Depuis 2019, Guillaume Delcros produit des œufs en complément des volailles fermières. « Je livre deux fois par semaine une dizaine de supermarchés de Lozère avec des poulets et des pintades, explique le jeune éleveur. Ces magasins étaient également intéressés par des œufs du département. Je me suis lancé avec deux autres producteurs. Ce développement m’a permis de proposer davantage d’heures de travail à mes salariés, ce qui m’a aidé à les fidéliser. »

Aujourd’hui, Guillaume élève quelque 16 500 volailles de chair et 1 000 pondeuses par an. Pour développer ses ventes, il ne mise pas uniquement sur la demande de produits locaux. L’éleveur tient également à se démarquer par la qualité. « J’utilise des aliments produits en montagne, avec des formules sans OGM adaptées à mes besoins, associant blé, triticale, maïs, tourteaux de colza et de tournesol et minéraux », précise-t-il. Les prix d’achat vont de 350 €/t pour l’aliment démarrage, jusqu’à 290 €/t pour celui de finition.

Éviter les poux rouges

Les poulets sont élevés en bandes de 1 500 et abattus entre cent cinq et cent quarante jours. Avec quinze jours de vide sanitaire en plus, Guillaume ne peut élever que 2,3 bandes par an et par cabane. « Mais mes poulets ont ainsi le temps de bien profiter des parcours herbeux, affirme-t-il. Leur viande, mieux finie, est plus savoureuse. » Sans forcer la croissance, le poids moyen atteint 1,8 kg pour les femelles et 2,5 kg pour les mâles.

Les pintades sont élevées en bandes de 600 par cabane de 60 m². L’âge moyen à l’abattage est de cent vingt-cinq jours, pour un poids moyen de 1,5 kg. Plus fragiles, ces volailles sont moins faciles à mener. « Le soir, je dois aller les rentrer avec le chien, sinon elles restent dehors, même s’il pleut, précise Guillaume. Les poulets, eux, se gèrent seuls. À partir de la quatrième semaine, je peux laisser les trappes ouvertes tout le temps. »
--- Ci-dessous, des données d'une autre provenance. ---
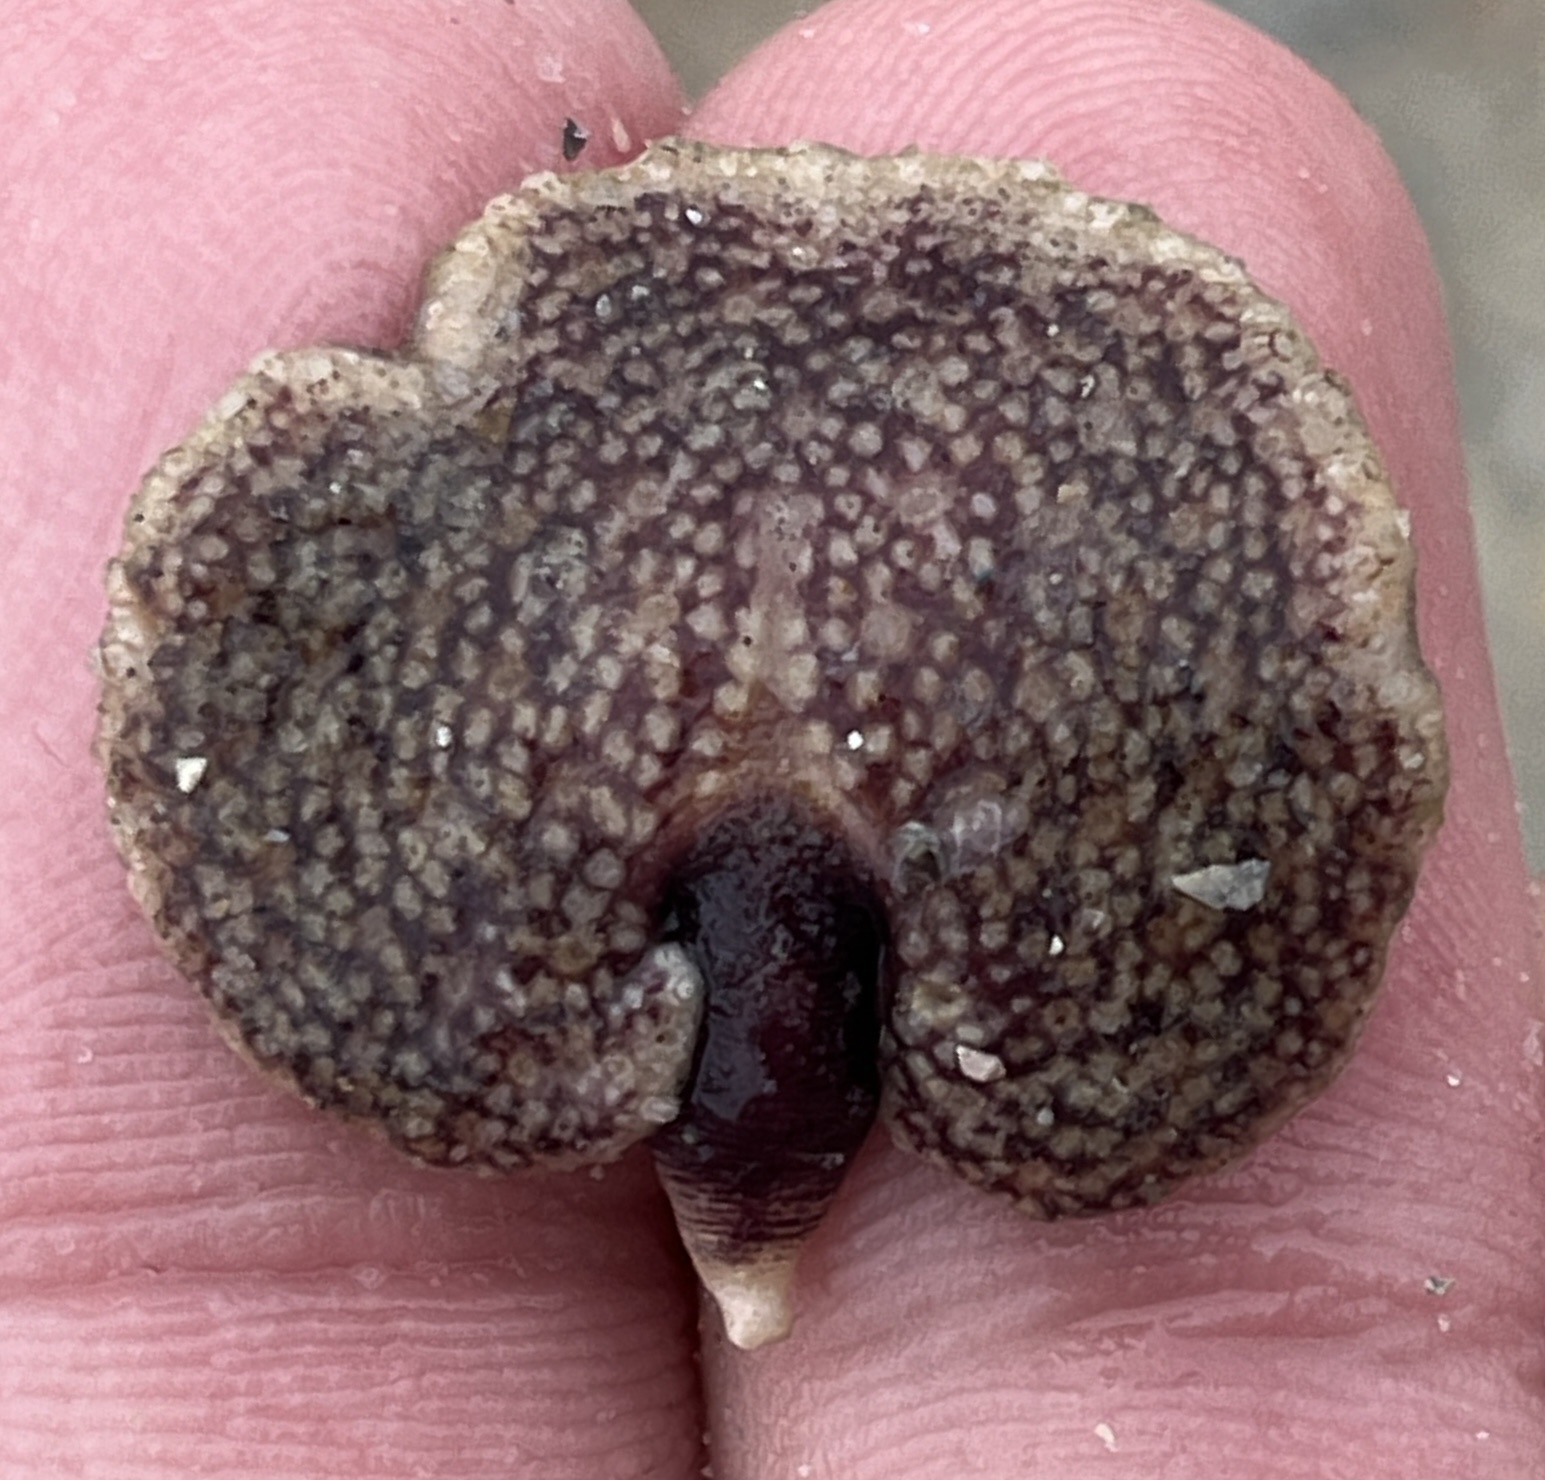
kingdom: Animalia
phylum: Cnidaria
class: Anthozoa
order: Scleralcyonacea
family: Renillidae
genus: Renilla
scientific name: Renilla reniformis
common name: Sea pansy
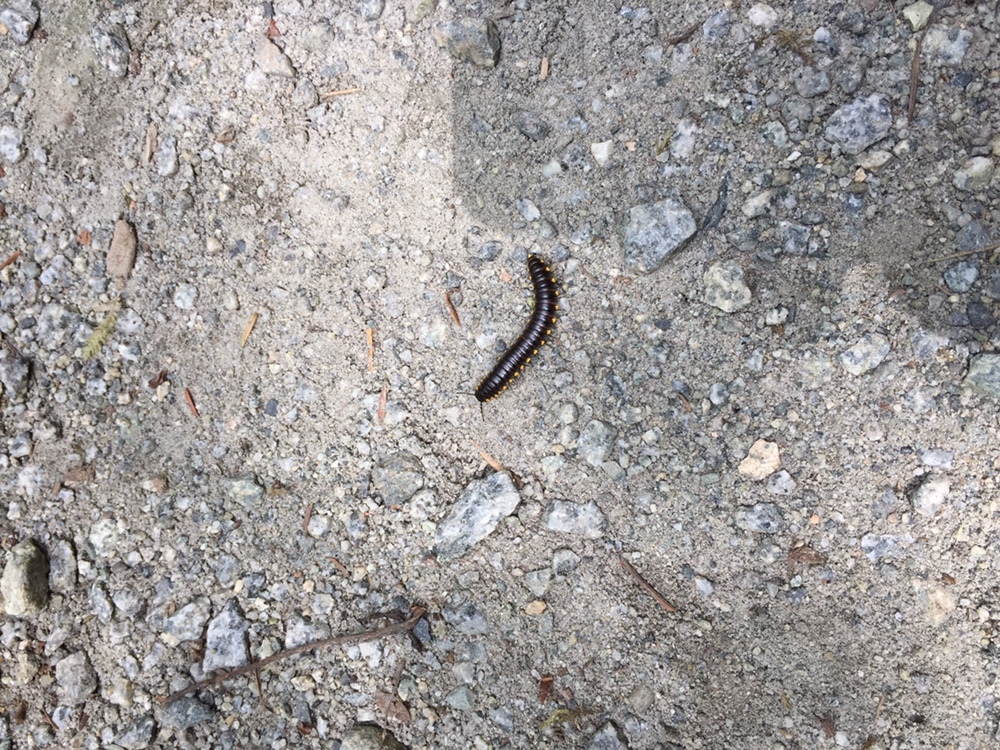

Les poules, élevées en bande de 1 000, arrivent prêtes à pondre à l’âge de dix-sept semaines. « Le bâtiment ne nécessite pas de chauffage, mais doit être bien ventilé, souligne-t-il. Et il faut éviter tous les supports où les poux rouges pourraient s’incruster. »

Pour gagner du temps au ramassage des œufs, l’éleveur veille à supprimer les zones d’ombre qui pourraient attirer les poules et les inciter à pondre en dehors des nids. En moyenne, il obtient, pour l’instant, 250 œufs par poule et par an. « Je peux progresser, dit-il. Maintenir le taux de ponte demande de la technicité. »

À côté de l’abattoir, construit en 2017, Guillaume a implanté un centre de conditionnement d’œufs. Il s’est équipé d’un fourgon de livraison plus grand et a étoffé son équipe. Actuellement, six salariés à temps partiel assurent l’abattage des volailles et le conditionnement des œufs. « Je m’occupe de la gestion du planning, de l’élevage avec l’appui d’une salariée, du ramassage des œufs, des livraisons et des relations avec les clients, explique-t-il. Cela me prend beaucoup de temps, mais c’est un travail qui me plaît ! »

Amortir les investissements

En trois ans, Guillaume Delcros a investi 150 000 euros dans l’abattoir et la salle de découpe, puis 90 000 euros dans un centre de conditionnement d’œufs équipé d’une calibreuse. « Pour l’instant, je couvre les frais et je dégage une petite marge, confie-t-il. La trésorerie reste tendue. Je dois arriver à produire un peu plus pour mieux amortir ces investissements sans avoir à fixer de prix trop élevés, afin de garder un bon rythme de vente. »

La situation devrait s’améliorer dans les années à venir. « Je suis en train d’augmenter la production, et je fais désormais 20 % de volailles en découpe, mieux valorisées », souligne le jeune éleveur.